Suppose you order a new digital SLR camera. Let's just take a Canon 10D as an example, since it is current. The package is opened and you take out the pieces, the body, the lens, the manual, the battery, etc.
First, you probably sit down in a good chair and read the manual, cover to cover. Somewhere in the beginning of that, you will get the battery plugged into the charger and let it go while you read the rest of the manual.
Sometime that first day, you will be ready to take some test shots. Once done, you will have to fool around with new software to get that all going on the computer. You transfer image files to the computer, and after a while you can see your tests on the screen.

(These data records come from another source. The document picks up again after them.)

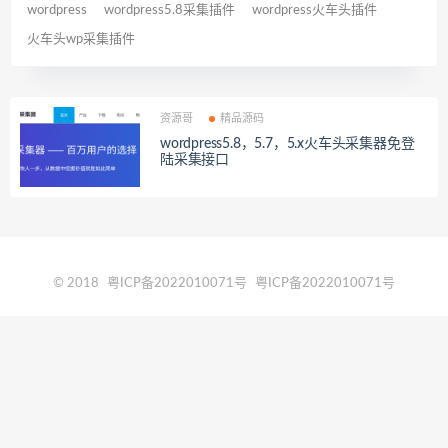
wordpress
wordpress5.8采集插件
wordpress火车头插件
火车头wp采集插件
资源哥
精品源码
wordpress5.8，5.7，5.x火车头采集器免登
陆采集接口
© 2018
粤ICP备2022010071号
粤ICP备2022010071号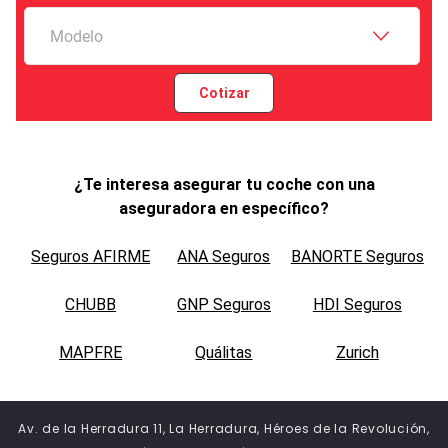
Modelo
Cotizar
¿Te interesa asegurar tu coche con una
aseguradora en específico?
Seguros AFIRME
ANA Seguros
BANORTE Seguros
CHUBB
GNP Seguros
HDI Seguros
MAPFRE
Quálitas
Zurich
Av. de la Herradura 11, La Herradura, Héroes de la Revolución,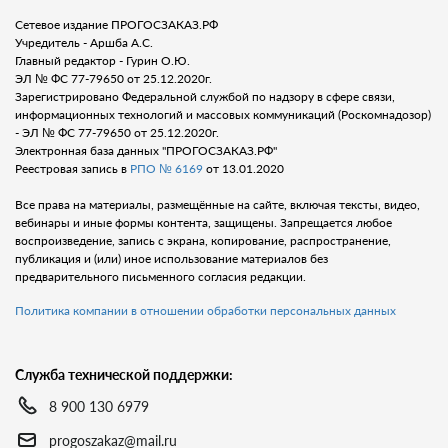
Сетевое издание ПРОГОСЗАКАЗ.РФ
Учредитель - Аршба А.С.
Главный редактор - Гурин О.Ю.
ЭЛ № ФС 77-79650 от 25.12.2020г.
Зарегистрировано Федеральной службой по надзору в сфере связи,
информационных технологий и массовых коммуникаций (Роскомнадозор)
- ЭЛ № ФС 77-79650 от 25.12.2020г.
Электронная база данных "ПРОГОСЗАКАЗ.РФ"
Реестровая запись в
РПО № 6169
от 13.01.2020
Все права на материалы, размещённые на сайте, включая тексты, видео,
вебинары и иные формы контента, защищены. Запрещается любое
воспроизведение, запись с экрана, копирование, распространение,
публикация и (или) иное использование материалов без
предварительного письменного согласия редакции.
Политика компании в отношении обработки персональных данных
Служба технической поддержки:
8 900 130 6979
progoszakaz@mail.ru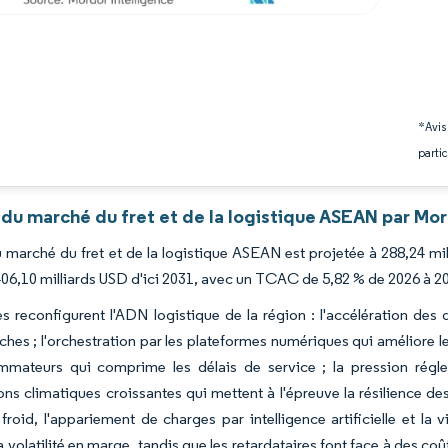
*Avis
partic
du marché du fret et de la logistique ASEAN par Mor
du marché du fret et de la logistique ASEAN est projetée à 288,24 mi
406,10 milliards USD d'ici 2031, avec un TCAC de 5,82 % de 2026 à 2
s reconfigurent l'ADN logistique de la région : l'accélération des d
ches ; l'orchestration par les plateformes numériques qui améliore le 
mmateurs qui comprime les délais de service ; la pression régle
ons climatiques croissantes qui mettent à l'épreuve la résilience de
froid, l'appariement de charges par intelligence artificielle et la
la volatilité en marge, tandis que les retardataires font face à des 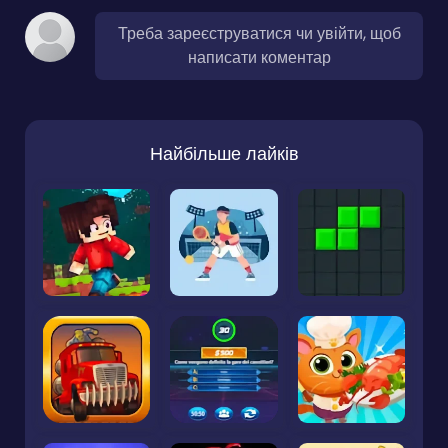
Треба зареєструватися чи увійти, щоб
написати коментар
Найбільше лайків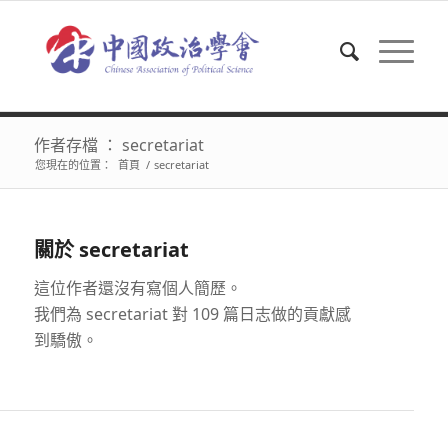
作者存檔 ： secretariat
您現在的位置：
首頁
/
secretariat
關於
secretariat
這位作者還沒有寫個人簡歷。
我們為
secretariat
對 109 篇日志做的貢獻感
到驕傲。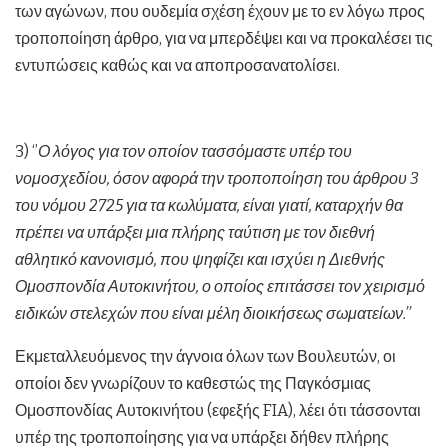
των αγώνων, που ουδεμία σχέση έχουν με το εν λόγω προς
τροποποίηση άρθρο, για να μπερδέψει και να προκαλέσει τις
εντυπώσεις καθώς και να αποπροσανατολίσει.
3) ‘’
Ο λόγος για τον οποίον τασσόμαστε υπέρ του
νομοσχεδίου, όσον αφορά την τροποποίηση του άρθρου 3
του νόμου 2725 για τα κωλύματα, είναι γιατί, καταρχήν θα
πρέπει να υπάρξει μια πλήρης ταύτιση με τον διεθνή
αθλητικό κανονισμό, που ψηφίζει και ισχύει η Διεθνής
Ομοσπονδία Αυτοκινήτου, ο οποίος επιτάσσει τον χειρισμό
ειδικών στελεχών που είναι μέλη διοικήσεως σωματείων.’’
Εκμεταλλευόμενος την άγνοια όλων των Βουλευτών, οι
οποίοι δεν γνωρίζουν το καθεστώς της Παγκόσμιας
Ομοσπονδίας Αυτοκινήτου (εφεξής FIA), λέει ότι τάσσονται
υπέρ της τροποποίησης για να υπάρξει δήθεν πλήρης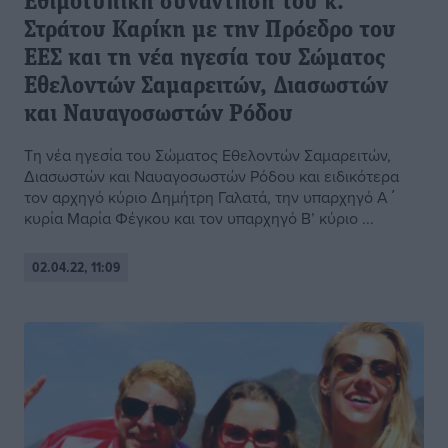
Εθιμοτυπική συνάντηση του κ.
Στράτου Καρίκη με την Πρόεδρο του
ΕΕΣ και τη νέα ηγεσία του Σώματος
Εθελοντών Σαμαρειτών, Διασωστών
και Ναυαγοσωστών Ρόδου
Τη νέα ηγεσία του Σώματος Εθελοντών Σαμαρειτών,
Διασωστών και Ναυαγοσωστών Ρόδου και ειδικότερα
τον αρχηγό κύριο Δημήτρη Γαλατά, την υπαρχηγό Α΄
κυρία Μαρία Φέγκου και τον υπαρχηγό Β’ κύριο ...
02.04.22, 11:09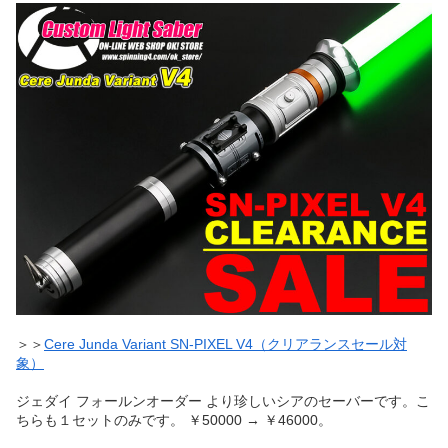
＞＞
Cere Junda Variant SN-PIXEL V4（クリアランスセール対
象）
ジェダイ フォールンオーダー より珍しいシアのセーバーです。こ
ちらも１セットのみです。 ￥50000 → ￥46000。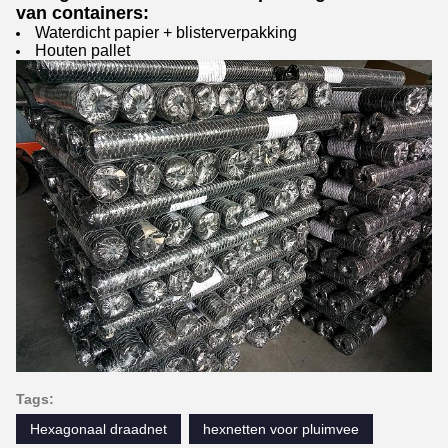
van containers:
Waterdicht papier + blisterverpakking
Houten pallet
Tags:
Hexagonaal draadnet
hexnetten voor pluimvee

Suppose you see (what you think is) a generalized focus problem. You go re-read the parts of the manual that seem to apply, just to make sure that you didn't skip something important about focus. Let's further the example by searching on the web and finding some focus test procedures. If you go through those fully, either you will find a problem or else you won't. If you do find a problem, then do you immediately jump to the conclusion that it is a defective camera? (I sure as hell don't.)
There are at least three or four different technical malfunctions of the whole system that could account for that. There are about a dozen user errors that could account for that, including misunderstanding something stated in somebody's focus test procedure. A new camera can be mishandled getting from the factory to the user. A few dangerous camera vendors will re-pack a previously sold problem camera to make it look like it is brand new. There's all kinds of *stuff* out there.
If the problem camera had one of the early serial numbers from the first couple of months of production, then that leads us to one clue. But then you would send that to Canon for adjustment as a warranty repair, wouldn't you?
Instead, it seems like some folks just fire a few shots across the bow and then leave. They don't offer any proof to substantiate their claims. They don't offer any details.
Oh, well. That just doesn't seem productive to me.